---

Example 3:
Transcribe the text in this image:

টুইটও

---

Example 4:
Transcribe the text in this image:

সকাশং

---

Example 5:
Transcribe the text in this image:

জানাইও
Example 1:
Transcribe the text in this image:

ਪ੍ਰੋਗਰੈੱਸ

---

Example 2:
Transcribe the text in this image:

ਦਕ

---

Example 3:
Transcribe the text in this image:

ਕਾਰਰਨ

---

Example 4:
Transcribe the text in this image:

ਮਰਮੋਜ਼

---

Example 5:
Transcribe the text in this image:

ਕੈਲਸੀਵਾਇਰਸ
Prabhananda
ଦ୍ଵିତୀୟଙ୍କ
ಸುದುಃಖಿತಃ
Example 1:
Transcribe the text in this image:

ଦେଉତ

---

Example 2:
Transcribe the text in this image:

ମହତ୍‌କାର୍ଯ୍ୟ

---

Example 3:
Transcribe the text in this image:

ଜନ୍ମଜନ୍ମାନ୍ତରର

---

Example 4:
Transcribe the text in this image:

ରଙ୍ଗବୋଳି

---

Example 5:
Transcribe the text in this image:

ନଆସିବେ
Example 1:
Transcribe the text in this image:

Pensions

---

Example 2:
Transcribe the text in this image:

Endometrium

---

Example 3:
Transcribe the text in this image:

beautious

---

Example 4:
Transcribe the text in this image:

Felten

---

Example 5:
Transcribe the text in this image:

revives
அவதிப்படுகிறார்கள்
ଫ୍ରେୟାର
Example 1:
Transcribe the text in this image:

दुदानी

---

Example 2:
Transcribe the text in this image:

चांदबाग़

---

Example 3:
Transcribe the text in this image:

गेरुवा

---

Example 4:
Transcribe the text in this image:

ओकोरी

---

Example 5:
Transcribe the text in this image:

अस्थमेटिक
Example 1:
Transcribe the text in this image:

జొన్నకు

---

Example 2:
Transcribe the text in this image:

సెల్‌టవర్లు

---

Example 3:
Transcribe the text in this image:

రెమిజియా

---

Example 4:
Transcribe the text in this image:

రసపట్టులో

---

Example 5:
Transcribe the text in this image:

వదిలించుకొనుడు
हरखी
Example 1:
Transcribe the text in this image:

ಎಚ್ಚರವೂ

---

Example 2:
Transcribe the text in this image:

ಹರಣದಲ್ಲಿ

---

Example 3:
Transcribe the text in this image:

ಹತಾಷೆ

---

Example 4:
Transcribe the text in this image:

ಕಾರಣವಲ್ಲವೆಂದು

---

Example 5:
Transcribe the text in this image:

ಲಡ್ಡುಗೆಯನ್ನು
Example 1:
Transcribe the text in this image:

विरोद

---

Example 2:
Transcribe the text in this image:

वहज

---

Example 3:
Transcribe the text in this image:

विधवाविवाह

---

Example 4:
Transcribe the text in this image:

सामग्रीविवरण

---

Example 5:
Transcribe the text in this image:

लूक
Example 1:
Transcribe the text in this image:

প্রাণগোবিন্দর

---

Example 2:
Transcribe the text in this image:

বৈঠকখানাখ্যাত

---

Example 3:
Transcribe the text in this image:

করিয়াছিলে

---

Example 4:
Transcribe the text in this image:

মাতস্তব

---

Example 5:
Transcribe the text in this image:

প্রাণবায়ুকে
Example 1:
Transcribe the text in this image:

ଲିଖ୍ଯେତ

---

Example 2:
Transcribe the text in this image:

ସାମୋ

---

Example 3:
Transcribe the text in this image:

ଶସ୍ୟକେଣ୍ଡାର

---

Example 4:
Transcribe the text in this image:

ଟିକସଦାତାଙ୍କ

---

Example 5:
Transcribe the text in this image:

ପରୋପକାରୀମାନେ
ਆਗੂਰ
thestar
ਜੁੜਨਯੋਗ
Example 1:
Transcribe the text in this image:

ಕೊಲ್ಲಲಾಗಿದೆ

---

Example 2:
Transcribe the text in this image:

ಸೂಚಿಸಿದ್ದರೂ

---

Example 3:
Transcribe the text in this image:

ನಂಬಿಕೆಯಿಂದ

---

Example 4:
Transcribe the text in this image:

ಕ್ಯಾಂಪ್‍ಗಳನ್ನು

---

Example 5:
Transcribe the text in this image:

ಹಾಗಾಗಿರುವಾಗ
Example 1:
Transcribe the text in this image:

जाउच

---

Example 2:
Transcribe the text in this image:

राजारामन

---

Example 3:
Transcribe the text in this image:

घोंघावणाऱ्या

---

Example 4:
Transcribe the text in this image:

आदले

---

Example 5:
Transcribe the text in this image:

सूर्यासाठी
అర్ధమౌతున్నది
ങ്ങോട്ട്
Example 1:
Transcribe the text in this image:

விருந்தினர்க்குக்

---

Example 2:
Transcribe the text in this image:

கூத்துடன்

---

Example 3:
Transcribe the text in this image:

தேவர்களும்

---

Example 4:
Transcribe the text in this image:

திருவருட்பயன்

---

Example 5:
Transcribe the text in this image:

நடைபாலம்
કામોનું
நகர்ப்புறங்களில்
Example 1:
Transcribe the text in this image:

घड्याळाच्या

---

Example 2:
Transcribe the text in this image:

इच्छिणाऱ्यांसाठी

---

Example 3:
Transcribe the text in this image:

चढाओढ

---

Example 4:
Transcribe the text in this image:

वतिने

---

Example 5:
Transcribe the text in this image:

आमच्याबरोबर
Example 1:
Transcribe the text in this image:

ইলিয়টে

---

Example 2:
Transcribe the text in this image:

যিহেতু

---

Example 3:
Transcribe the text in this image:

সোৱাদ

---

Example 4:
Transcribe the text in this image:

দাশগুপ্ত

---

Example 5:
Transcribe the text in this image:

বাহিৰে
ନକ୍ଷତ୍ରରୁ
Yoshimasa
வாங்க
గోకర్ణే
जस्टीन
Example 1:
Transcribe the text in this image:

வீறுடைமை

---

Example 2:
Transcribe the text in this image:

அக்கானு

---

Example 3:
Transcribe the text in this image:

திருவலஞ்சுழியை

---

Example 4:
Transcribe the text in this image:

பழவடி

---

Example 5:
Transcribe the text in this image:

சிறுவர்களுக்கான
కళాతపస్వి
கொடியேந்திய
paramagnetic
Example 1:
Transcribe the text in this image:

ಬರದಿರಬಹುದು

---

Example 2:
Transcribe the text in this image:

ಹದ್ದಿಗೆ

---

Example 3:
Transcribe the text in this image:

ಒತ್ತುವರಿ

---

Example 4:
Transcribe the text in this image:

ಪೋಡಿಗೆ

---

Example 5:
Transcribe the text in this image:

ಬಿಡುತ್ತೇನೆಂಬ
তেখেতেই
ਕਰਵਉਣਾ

——————

**WHAT TO WORK ON:** Set the whole listing down again so that it matches the original exactly.

**ANSWER TO THE PROBLEM:**
---

Example 3:
Transcribe the text in this image:

টুইটও

---

Example 4:
Transcribe the text in this image:

সকাশং

---

Example 5:
Transcribe the text in this image:

জানাইও
Example 1:
Transcribe the text in this image:

ਪ੍ਰੋਗਰੈੱਸ

---

Example 2:
Transcribe the text in this image:

ਦਕ

---

Example 3:
Transcribe the text in this image:

ਕਾਰਰਨ

---

Example 4:
Transcribe the text in this image:

ਮਰਮੋਜ਼

---

Example 5:
Transcribe the text in this image:

ਕੈਲਸੀਵਾਇਰਸ
Prabhananda
ଦ୍ଵିତୀୟଙ୍କ
ಸುದುಃಖಿತಃ
Example 1:
Transcribe the text in this image:

ଦେଉତ

---

Example 2:
Transcribe the text in this image:

ମହତ୍‌କାର୍ଯ୍ୟ

---

Example 3:
Transcribe the text in this image:

ଜନ୍ମଜନ୍ମାନ୍ତରର

---

Example 4:
Transcribe the text in this image:

ରଙ୍ଗବୋଳି

---

Example 5:
Transcribe the text in this image:

ନଆସିବେ
Example 1:
Transcribe the text in this image:

Pensions

---

Example 2:
Transcribe the text in this image:

Endometrium

---

Example 3:
Transcribe the text in this image:

beautious

---

Example 4:
Transcribe the text in this image:

Felten

---

Example 5:
Transcribe the text in this image:

revives
அவதிப்படுகிறார்கள்
ଫ୍ରେୟାର
Example 1:
Transcribe the text in this image:

दुदानी

---

Example 2:
Transcribe the text in this image:

चांदबाग़

---

Example 3:
Transcribe the text in this image:

गेरुवा

---

Example 4:
Transcribe the text in this image:

ओकोरी

---

Example 5:
Transcribe the text in this image:

अस्थमेटिक
Example 1:
Transcribe the text in this image:

జొన్నకు

---

Example 2:
Transcribe the text in this image:

సెల్‌టవర్లు

---

Example 3:
Transcribe the text in this image:

రెమిజియా

---

Example 4:
Transcribe the text in this image:

రసపట్టులో

---

Example 5:
Transcribe the text in this image:

వదిలించుకొనుడు
हरखी
Example 1:
Transcribe the text in this image:

ಎಚ್ಚರವೂ

---

Example 2:
Transcribe the text in this image:

ಹರಣದಲ್ಲಿ

---

Example 3:
Transcribe the text in this image:

ಹತಾಷೆ

---

Example 4:
Transcribe the text in this image:

ಕಾರಣವಲ್ಲವೆಂದು

---

Example 5:
Transcribe the text in this image:

ಲಡ್ಡುಗೆಯನ್ನು
Example 1:
Transcribe the text in this image:

विरोद

---

Example 2:
Transcribe the text in this image:

वहज

---

Example 3:
Transcribe the text in this image:

विधवाविवाह

---

Example 4:
Transcribe the text in this image:

सामग्रीविवरण

---

Example 5:
Transcribe the text in this image:

लूक
Example 1:
Transcribe the text in this image:

প্রাণগোবিন্দর

---

Example 2:
Transcribe the text in this image:

বৈঠকখানাখ্যাত

---

Example 3:
Transcribe the text in this image:

করিয়াছিলে

---

Example 4:
Transcribe the text in this image:

মাতস্তব

---

Example 5:
Transcribe the text in this image:

প্রাণবায়ুকে
Example 1:
Transcribe the text in this image:

ଲିଖ୍ଯେତ

---

Example 2:
Transcribe the text in this image:

ସାମୋ

---

Example 3:
Transcribe the text in this image:

ଶସ୍ୟକେଣ୍ଡାର

---

Example 4:
Transcribe the text in this image:

ଟିକସଦାତାଙ୍କ

---

Example 5:
Transcribe the text in this image:

ପରୋପକାରୀମାନେ
ਆਗੂਰ
thestar
ਜੁੜਨਯੋਗ
Example 1:
Transcribe the text in this image:

ಕೊಲ್ಲಲಾಗಿದೆ

---

Example 2:
Transcribe the text in this image:

ಸೂಚಿಸಿದ್ದರೂ

---

Example 3:
Transcribe the text in this image:

ನಂಬಿಕೆಯಿಂದ

---

Example 4:
Transcribe the text in this image:

ಕ್ಯಾಂಪ್‍ಗಳನ್ನು

---

Example 5:
Transcribe the text in this image:

ಹಾಗಾಗಿರುವಾಗ
Example 1:
Transcribe the text in this image:

जाउच

---

Example 2:
Transcribe the text in this image:

राजारामन

---

Example 3:
Transcribe the text in this image:

घोंघावणाऱ्या

---

Example 4:
Transcribe the text in this image:

आदले

---

Example 5:
Transcribe the text in this image:

सूर्यासाठी
అర్ధమౌతున్నది
ങ്ങോട്ട്
Example 1:
Transcribe the text in this image:

விருந்தினர்க்குக்

---

Example 2:
Transcribe the text in this image:

கூத்துடன்

---

Example 3:
Transcribe the text in this image:

தேவர்களும்

---

Example 4:
Transcribe the text in this image:

திருவருட்பயன்

---

Example 5:
Transcribe the text in this image:

நடைபாலம்
કામોનું
நகர்ப்புறங்களில்
Example 1:
Transcribe the text in this image:

घड्याळाच्या

---

Example 2:
Transcribe the text in this image:

इच्छिणाऱ्यांसाठी

---

Example 3:
Transcribe the text in this image:

चढाओढ

---

Example 4:
Transcribe the text in this image:

वतिने

---

Example 5:
Transcribe the text in this image:

आमच्याबरोबर
Example 1:
Transcribe the text in this image:

ইলিয়টে

---

Example 2:
Transcribe the text in this image:

যিহেতু

---

Example 3:
Transcribe the text in this image:

সোৱাদ

---

Example 4:
Transcribe the text in this image:

দাশগুপ্ত

---

Example 5:
Transcribe the text in this image:

বাহিৰে
ନକ୍ଷତ୍ରରୁ
Yoshimasa
வாங்க
గోకర్ణే
जस्टीन
Example 1:
Transcribe the text in this image:

வீறுடைமை

---

Example 2:
Transcribe the text in this image:

அக்கானு

---

Example 3:
Transcribe the text in this image:

திருவலஞ்சுழியை

---

Example 4:
Transcribe the text in this image:

பழவடி

---

Example 5:
Transcribe the text in this image:

சிறுவர்களுக்கான
కళాతపస్వి
கொடியேந்திய
paramagnetic
Example 1:
Transcribe the text in this image:

ಬರದಿರಬಹುದು

---

Example 2:
Transcribe the text in this image:

ಹದ್ದಿಗೆ

---

Example 3:
Transcribe the text in this image:

ಒತ್ತುವರಿ

---

Example 4:
Transcribe the text in this image:

ಪೋಡಿಗೆ

---

Example 5:
Transcribe the text in this image:

ಬಿಡುತ್ತೇನೆಂಬ
তেখেতেই
ਕਰਵਉਣਾ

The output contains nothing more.